◆ Provided material ◆
* * * * * * * * *
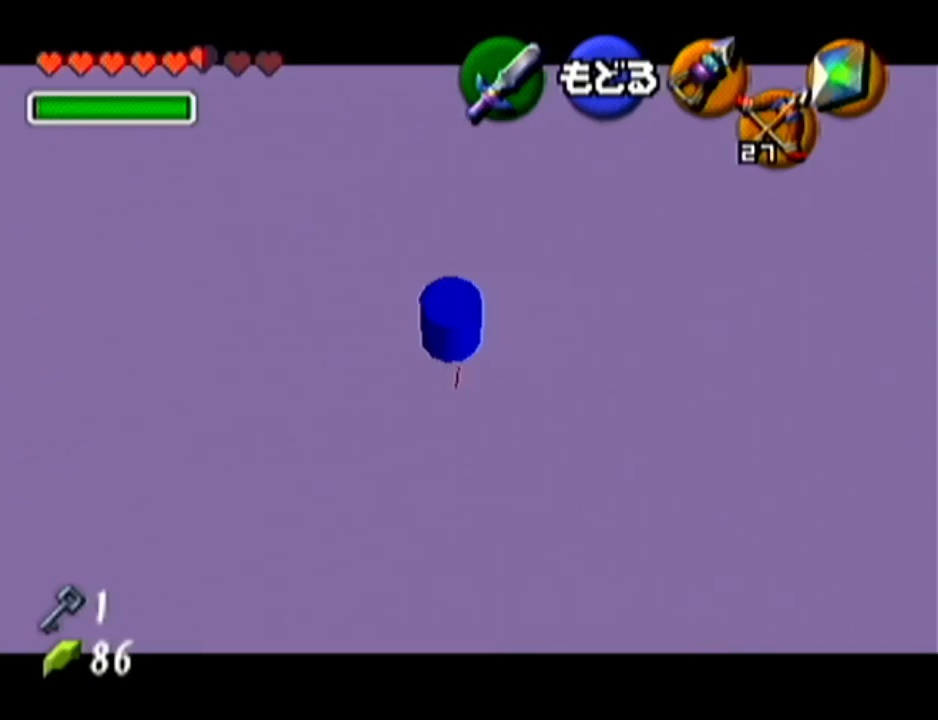
{"buttons": [], "left_stick": "center", "events": [[350, "C_LEFT", "down"], [483, "C_LEFT", "up"]]}
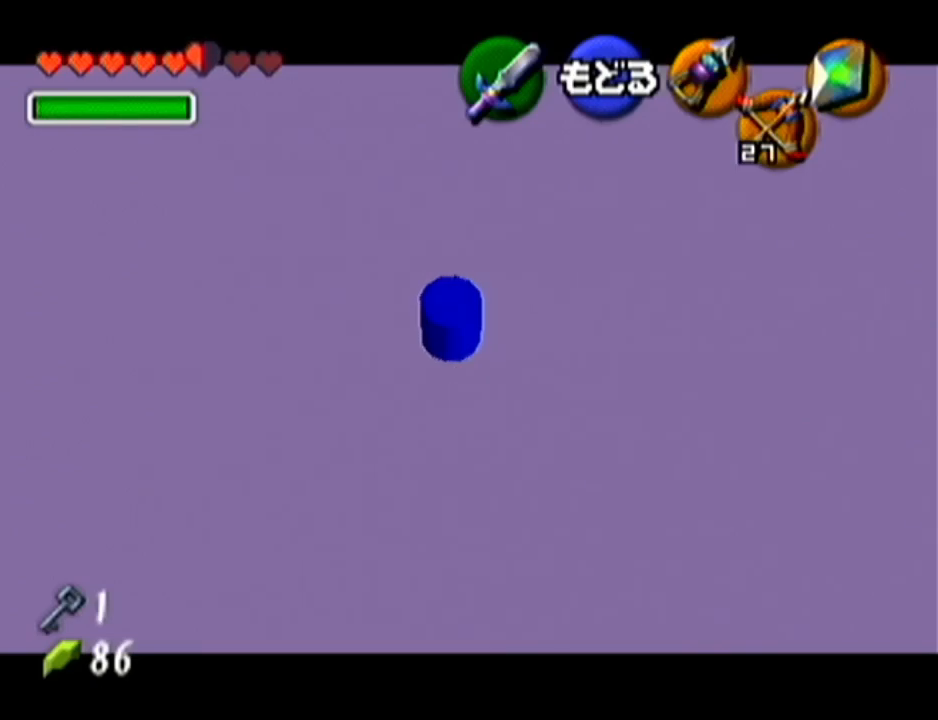
{"buttons": [], "left_stick": "center", "events": []}
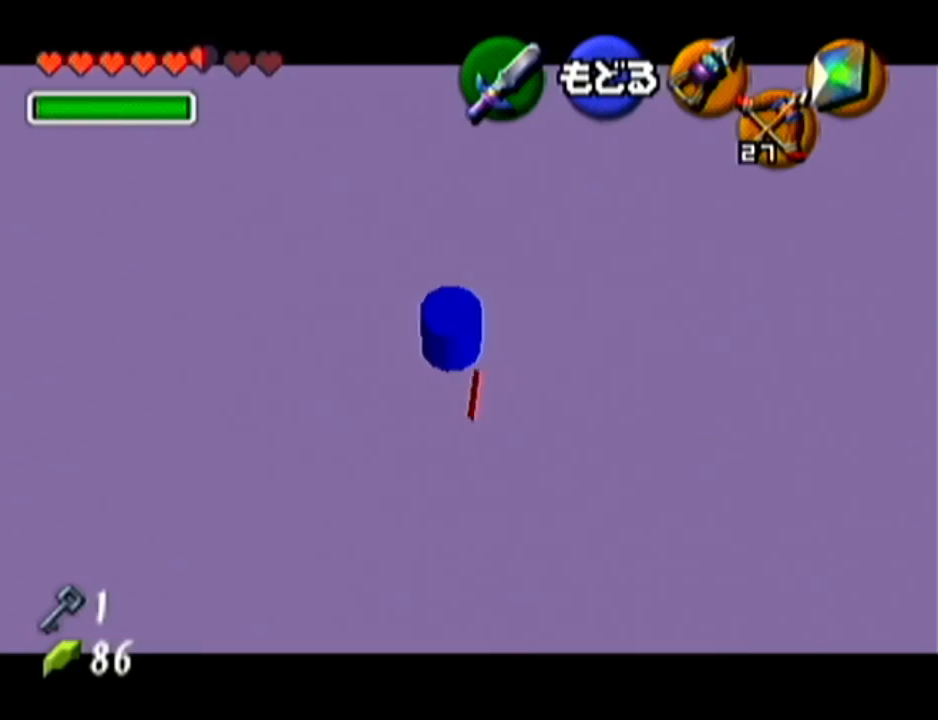
{"buttons": [], "left_stick": "center", "events": []}
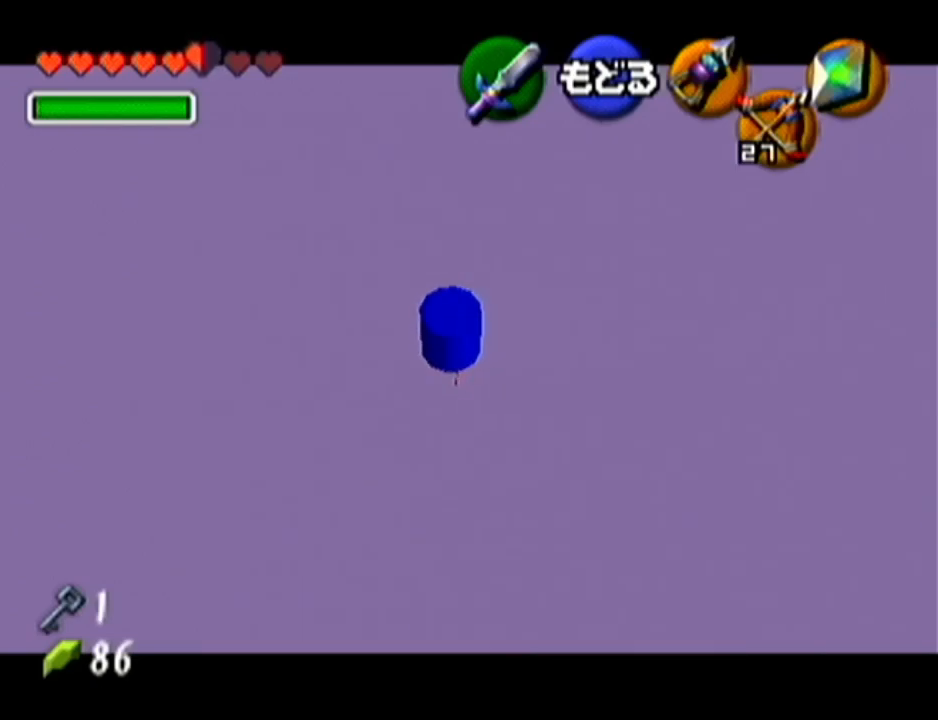
{"buttons": [], "left_stick": "center", "events": [[284, "C_LEFT", "down"], [350, "C_LEFT", "up"]]}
* * * * * * * * *
◆ Task brief ◆
Exclude images. Return the data above verbatim.

◆ Response area ◆
{"buttons": [], "left_stick": "center", "events": [[350, "C_LEFT", "down"], [483, "C_LEFT", "up"]]}
{"buttons": [], "left_stick": "center", "events": []}
{"buttons": [], "left_stick": "center", "events": []}
{"buttons": [], "left_stick": "center", "events": [[284, "C_LEFT", "down"], [350, "C_LEFT", "up"]]}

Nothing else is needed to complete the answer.